**Exercise aim**
Count the lines in the entries below that contain the word "свойствами", matching case exactly, and reply with the number only.

**Data section**
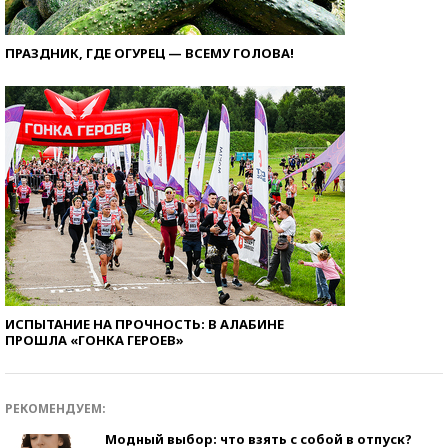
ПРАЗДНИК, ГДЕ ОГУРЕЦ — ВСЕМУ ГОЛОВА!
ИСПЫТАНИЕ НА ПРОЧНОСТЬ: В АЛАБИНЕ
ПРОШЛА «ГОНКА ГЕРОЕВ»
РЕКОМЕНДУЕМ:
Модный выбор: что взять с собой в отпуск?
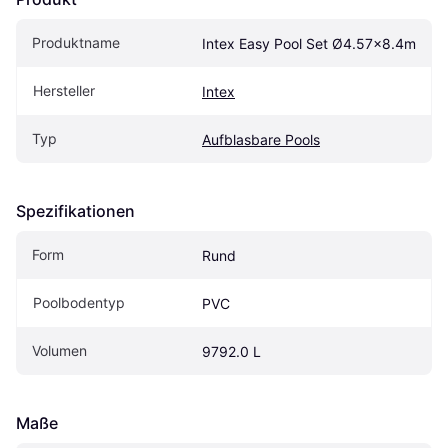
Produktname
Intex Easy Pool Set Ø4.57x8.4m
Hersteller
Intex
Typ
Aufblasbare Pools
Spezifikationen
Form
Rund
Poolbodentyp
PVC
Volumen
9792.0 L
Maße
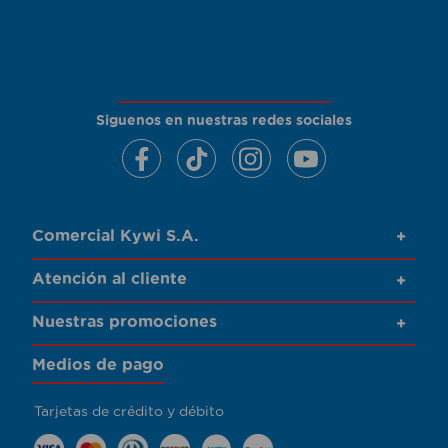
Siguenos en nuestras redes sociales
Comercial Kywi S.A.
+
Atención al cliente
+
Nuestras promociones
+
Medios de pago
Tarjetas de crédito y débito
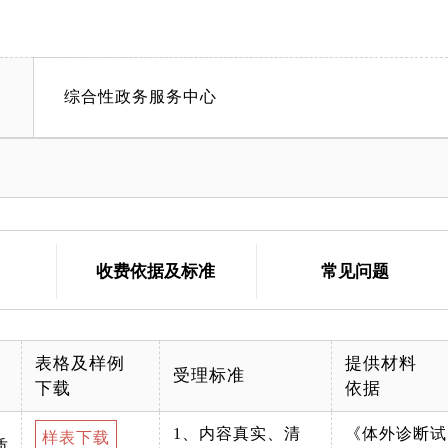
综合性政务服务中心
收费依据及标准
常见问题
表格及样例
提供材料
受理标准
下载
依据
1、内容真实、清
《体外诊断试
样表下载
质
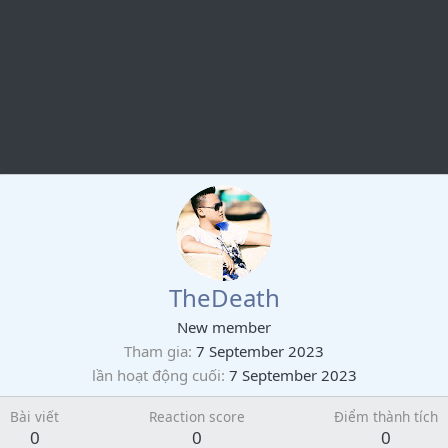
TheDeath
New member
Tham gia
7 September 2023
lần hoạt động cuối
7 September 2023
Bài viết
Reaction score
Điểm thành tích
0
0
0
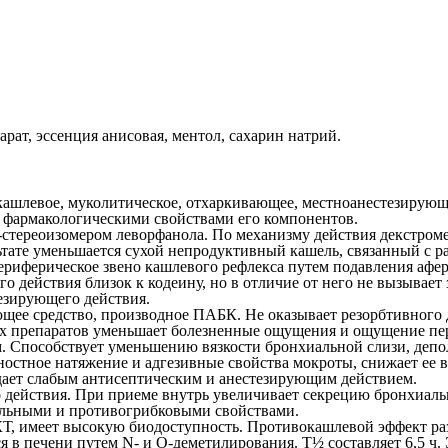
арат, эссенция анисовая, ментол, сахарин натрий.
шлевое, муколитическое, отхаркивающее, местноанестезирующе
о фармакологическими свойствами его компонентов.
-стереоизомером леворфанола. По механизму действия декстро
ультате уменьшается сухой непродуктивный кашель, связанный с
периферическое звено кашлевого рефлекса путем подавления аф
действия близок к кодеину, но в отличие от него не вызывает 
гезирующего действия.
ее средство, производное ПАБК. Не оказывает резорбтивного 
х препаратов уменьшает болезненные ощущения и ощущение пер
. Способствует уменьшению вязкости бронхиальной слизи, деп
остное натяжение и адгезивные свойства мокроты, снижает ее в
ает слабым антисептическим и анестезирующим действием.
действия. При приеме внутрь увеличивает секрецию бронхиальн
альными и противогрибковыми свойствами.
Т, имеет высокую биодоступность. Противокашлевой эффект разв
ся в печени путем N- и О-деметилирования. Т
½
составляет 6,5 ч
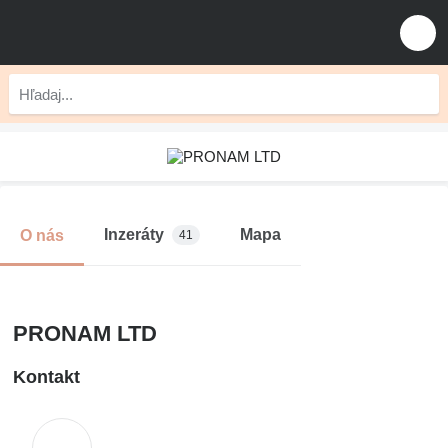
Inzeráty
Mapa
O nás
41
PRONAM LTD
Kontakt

**Response**
2